Page MenuHomePhabricator

uca-tr collation lists "I" as "ı" in category pages on trwiki
Closed, ResolvedPublic

Description

After migrating to uca-tr, category pages on trwiki started to render the uppercase ı (I) in lowercase form (ı). See this page for an example.

Event Timeline

Superyetkin triaged this task as Normal priority.
Aklapper raised the priority of this task from Normal to Needs Triage.Aug 30 2018, 2:35 PM

@Superyetkin: As requested before, please do not prioritize tasks if you don't plan to work on them. Thanks!

Urbanecm moved this task from Backlog to Own projects on the User-Urbanecm board.Sep 10 2018, 6:34 PM
Urbanecm moved this task from Own projects to Backlog on the User-Urbanecm board.

What needs to be done to fix this issue? A patch?

Bawolff added a subscriber: Bawolff.EditedFeb 20 2019, 3:17 PM

Just to make sure I understand correctly (Since I don't speak Turkish).

The issue is, that on page https://tr.wikipedia.org/wiki/Kategori:Bat%C4%B1_Asya_%C3%BClkeleri the subcategory Irak‎ is currently listed under ı U+0131 "LATIN SMALL LETTER DOTLESS I" where it really should be written under I U+0049 "LATIN CAPITAL LETTER I"

So at first glance, it looks like (IcuCollation.php line 397):

// Primary collision (two characters with the same sort position).
// Keep whichever one sorts first in the main collator.
$comp = $this->mainCollator->compare( $letter, $letterMap[$key] );

Has the comparison reversed, since lowercase comes before uppercase.

So at first glance, it looks like (IcuCollation.php line 397):

// Primary collision (two characters with the same sort position).
// Keep whichever one sorts first in the main collator.
$comp = $this->mainCollator->compare( $letter, $letterMap[$key] );

Has the comparison reversed, since lowercase comes before uppercase.

However, changing this would probably affect which letter is chosen as section header in several langauges like: dsb, et, eu, fa, fi, fo, fur, hsb, kk, kl, km, ku, ky, lkt, ln, lt, lv, [I stopped checking at this point]

So probably safer to leave that as it is, and special case Turkish.

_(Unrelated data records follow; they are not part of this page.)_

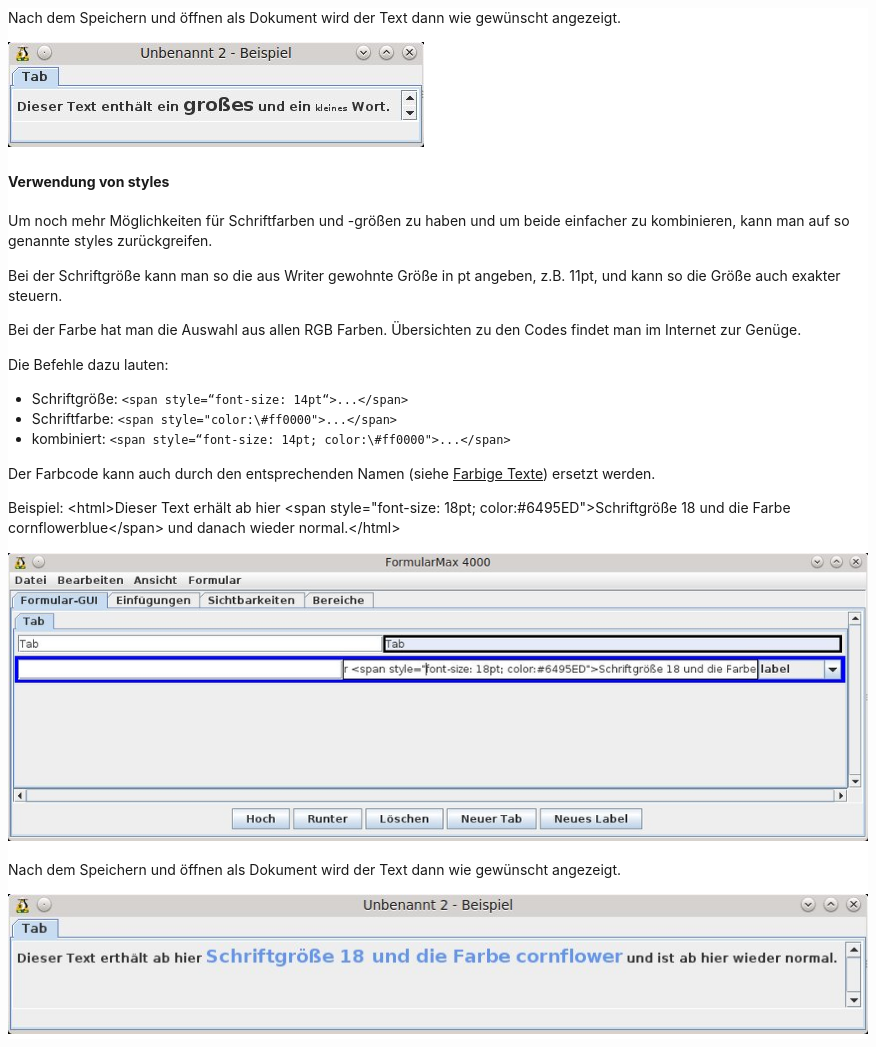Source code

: Nach dem Speichern und öffnen als Dokument wird der Text dann wie gewünscht angezeigt.

![Ergebnis des vorherigen Befehls](images/LO_htmlgrosseskleinesWortErgebnis.jpg "fig:Ergebnis des vorherigen Befehls")

#### Verwendung von styles

Um noch mehr Möglichkeiten für Schriftfarben und -größen zu haben und um beide einfacher zu kombinieren, kann man auf so genannte styles zurückgreifen.

Bei der Schriftgröße kann man so die aus Writer gewohnte Größe in pt angeben, z.B. 11pt, und kann so die Größe auch exakter steuern.

Bei der Farbe hat man die Auswahl aus allen RGB Farben. Übersichten zu den Codes findet man im Internet zur Genüge.

Die Befehle dazu lauten:
* Schriftgröße: `<span style=“font-size: 14pt“>...</span>`
* Schriftfarbe: `<span style="color:\#ff0000">...</span>`
* kombiniert: `<span style=“font-size: 14pt; color:\#ff0000">...</span>`

Der Farbcode kann auch durch den entsprechenden Namen (siehe [Farbige Texte](FM4000.md#farbige-texte)) ersetzt werden.

Beispiel: &lt;html&gt;Dieser Text erhält ab hier &lt;span style="font-size: 18pt; color:#6495ED"&gt;Schriftgröße 18 und die Farbe cornflowerblue&lt;/span&gt; und danach wieder normal.&lt;/html&gt;

![html Befehl für styles im FM4000](images/LO_htmlspanstyle.jpg "fig:html Befehl für styles im FM4000")

Nach dem Speichern und öffnen als Dokument wird der Text dann wie gewünscht angezeigt.

![Ergebnis des vorherigen Befehls](images/LO_htmlspanstyleErgebnis.jpg "fig:Ergebnis des vorherigen Befehls")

Change 491801 had a related patch set uploaded (by Brian Wolff; owner: Brian Wolff):
[mediawiki/core@master] Make uca-tr use dotless I as uppercase of dotless i

https://gerrit.wikimedia.org/r/491801

Change 491801 merged by jenkins-bot:
[mediawiki/core@master] Make uca-tr use I as uppercase of dotless ı instead of reverse

https://gerrit.wikimedia.org/r/491801

matmarex closed this task as Resolved.Feb 20 2019, 9:23 PM
matmarex assigned this task to Bawolff.

This will be fixed on Turkish Wikipedia next week, with the deployment of MW 1.33.0-wmf.19.

(No updateCollation.php run is needed; the ordering was already correct, just under the wrong heading.)